Cases of osteomalacia (associated with proximal renal tubulopathy and which may contribute to fractures) have been reported in association with the use of VIREAD [See Adverse Reactions].

The bone effects of VIREAD have not been studied in patients with chronic HBV infection.

Fat Redistribution

In HIV-infected patients redistribution/accumulation of body fat including central obesity, dorsocervical fat enlargement (buffalo hump), peripheral wasting, facial wasting, breast enlargement, and "cushingoid appearance" have been observed in patients receiving combination antiretroviral therapy. The mechanism and long-term consequences of these events are currently unknown. A causal relationship has not been established.
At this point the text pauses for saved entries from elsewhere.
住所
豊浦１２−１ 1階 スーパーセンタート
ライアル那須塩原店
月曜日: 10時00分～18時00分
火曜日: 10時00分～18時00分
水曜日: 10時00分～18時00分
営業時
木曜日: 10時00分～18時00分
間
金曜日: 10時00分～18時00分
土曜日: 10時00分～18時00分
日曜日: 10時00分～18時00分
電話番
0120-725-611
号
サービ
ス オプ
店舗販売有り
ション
Immune Reconstitution Syndrome

Immune reconstitution syndrome has been reported in HIV-infected patients treated with combination antiretroviral therapy, including VIREAD. During the initial phase of combination antiretroviral treatment, patients whose immune system responds may develop an inflammatory response to indolent or residual opportunistic infections [such as Mycobacterium avium infection, cytomegalovirus, Pneumocystis jirovecii pneumonia (PCP), or tuberculosis], which may necessitate further evaluation and treatment.

Early Virologic Failure

Clinical studies in HIV-infected patients have demonstrated that certain regimens that only contain three nucleoside reverse transcriptase inhibitors (NRTI) are generally less effective than triple drug regimens containing two NRTIs in combination with either a non-nucleoside reverse transcriptase inhibitor or a HIV-1 protease inhibitor. In particular, early virological failure and high rates of resistance substitutions have been reported. Triple nucleoside regimens should therefore be used with caution. Patients on a therapy utilizing a triple nucleoside-only regimen should be carefully monitored and considered for treatment modification.
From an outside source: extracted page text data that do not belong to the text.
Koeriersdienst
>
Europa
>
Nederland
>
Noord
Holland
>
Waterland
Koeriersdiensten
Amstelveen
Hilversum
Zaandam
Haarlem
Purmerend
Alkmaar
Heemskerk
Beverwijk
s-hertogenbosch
USE IN SPECIFIC POPULATIONS

Pregnancy

Pregnancy Category B

Reproduction studies have been performed in rats and rabbits at doses up to 14 and 19 times the human dose based on body surface area comparisons and revealed no evidence of impaired fertility or harm to the fetus due to tenofovir. There are, however, no adequate and well-controlled studies in pregnant women. Because animal reproduction studies are not always predictive of human response, VIREAD should be used during pregnancy only if clearly needed.

Antiretroviral Pregnancy Registry: To monitor fetal outcomes of pregnant women exposed to VIREAD, an Antiretroviral Pregnancy Registry has been established. Healthcare providers are encouraged to register patients by calling 1-800-258-4263.

Nursing Mothers

Nursing Mothers: The Centers for Disease Control and Prevention recommend that HIV-1-infected mothers not breast-feed their infants to avoid risking postnatal transmission of HIV-1. Studies in rats have demonstrated that tenofovir is secreted in milk. It is not known whether tenofovir is excreted in human milk. Because of both the potential for HIV-1 transmission and the potential for serious adverse reactions in nursing infants, mothers should be instructed not to breast-feed if they are receiving VIREAD.

Pediatric Use

Safety and effectiveness in patients less than 18 years of age have not been established.

Geriatric Use

Clinical studies of VIREAD did not include sufficient numbers of subjects aged 65 and over to determine whether they respond differently from younger subjects. In general, dose selection for the elderly patient should be cautious, keeping in mind the greater frequency of decreased hepatic, renal, or cardiac function, and of concomitant disease or other drug therapy.

Patients with Impaired Renal Function

It is recommended that the dosing interval for VIREAD be modified in patients with creatinine clearance <50 mL/min or in patients with ESRD who require dialysis [See Dosage and Administration, Clinical Pharmacology].